The six Western Balkan countries have underdeveloped public infrastructure, which is an obstacle for their economic growth, according to a report from the International Monetary Fund released on February 8.
The report focuses on analysts of the current situation and on the possible benefits for the Western Balkan countries if they find a way to develop the transport, power, and telecoms networks.
“The IMF has identified the region’s missing core public infrastructure as a significant obstacle for higher economic growth. Better transportation, energy, and telecommunications networks would help Western Balkan countries raise productivity, integrate deeper into the bloodstream of global trade, and improve the region’s attractiveness for foreign investment,” the IMF said.
According to the report, a regionally coordinated public infrastructure push, coupled with better management of actual projects, could significantly increase per capita income.
“The long-term gain of real GDP per person could be as high as three to four percentage points,” the IMF noted.
However, to improve the level of their public infrastructure, the six countries need to find fresh funding and at the same time not to threaten their public finances as most of the countries already have high levels of public debt and high budget deficits.

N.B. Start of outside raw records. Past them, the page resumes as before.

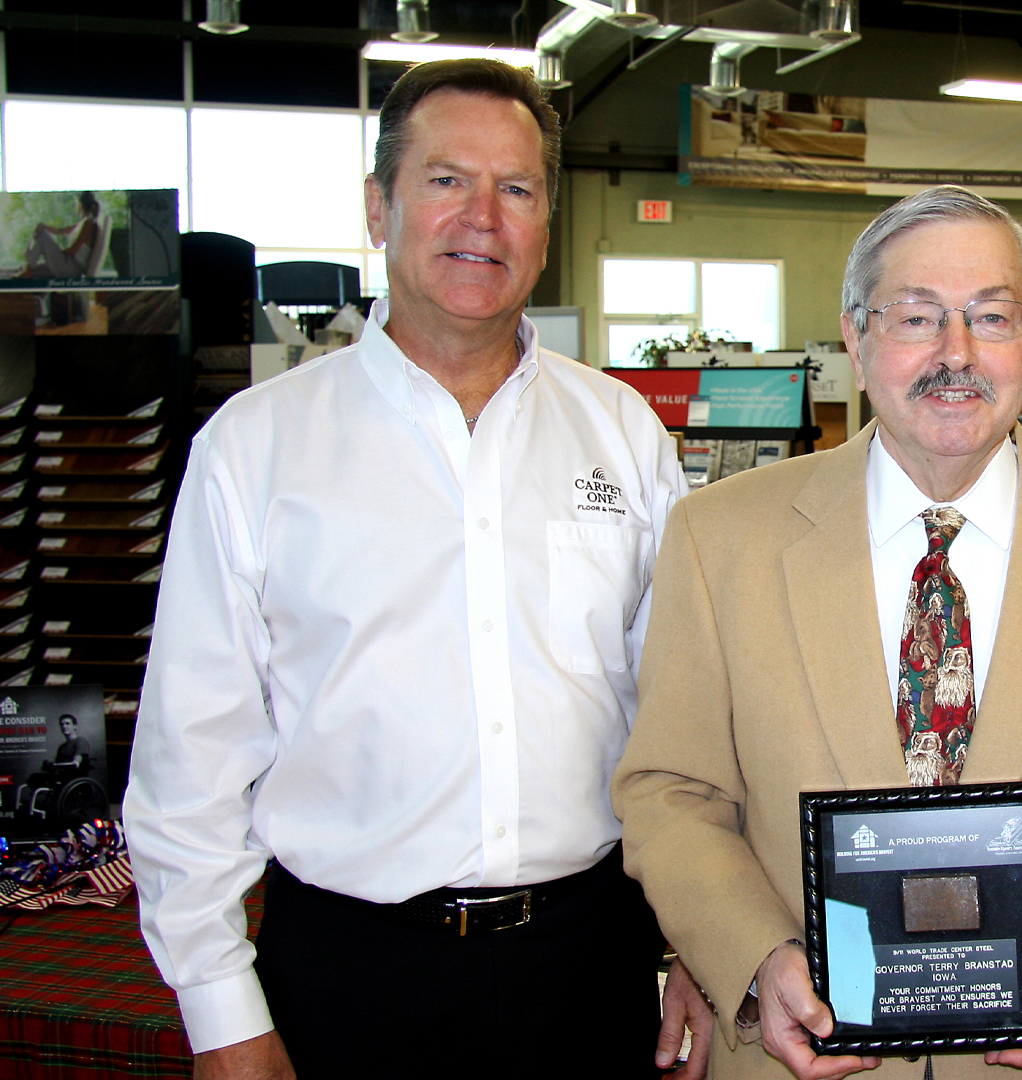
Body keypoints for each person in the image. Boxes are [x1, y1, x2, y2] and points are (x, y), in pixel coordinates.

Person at [124, 58, 688, 1079]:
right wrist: (221, 1014)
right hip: (346, 979)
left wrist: (694, 940)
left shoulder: (623, 435)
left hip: (589, 967)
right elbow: (187, 761)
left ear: (547, 224)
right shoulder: (256, 450)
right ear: (378, 208)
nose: (484, 216)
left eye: (516, 189)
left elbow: (682, 719)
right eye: (445, 180)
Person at [614, 184, 1022, 1080]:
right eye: (917, 318)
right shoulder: (721, 542)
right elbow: (671, 789)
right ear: (856, 340)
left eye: (991, 316)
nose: (957, 353)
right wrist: (750, 960)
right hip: (799, 1058)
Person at [18, 191, 104, 278]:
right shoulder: (82, 223)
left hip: (71, 268)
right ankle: (27, 271)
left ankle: (29, 266)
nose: (75, 206)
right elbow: (61, 231)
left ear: (81, 205)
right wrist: (43, 226)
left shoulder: (88, 224)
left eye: (76, 203)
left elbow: (72, 251)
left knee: (42, 236)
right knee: (34, 270)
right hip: (68, 266)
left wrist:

The six countries should also improve regional cooperation as many infrastructure networks stretch over borders.
“Countries should consider saving on their recurring expenses to find resources for costly projects. Governments could create further room for maneuver by broadening their tax base (by eliminating exemptions and tax incentives) and strengthening tax compliance, both of which result in more revenues collected,” the IMF noted.
It added that external financing should play a significant role in public infrastructure development in the Western Balkans, leaving domestic financial resources to serve the needs of the private sector.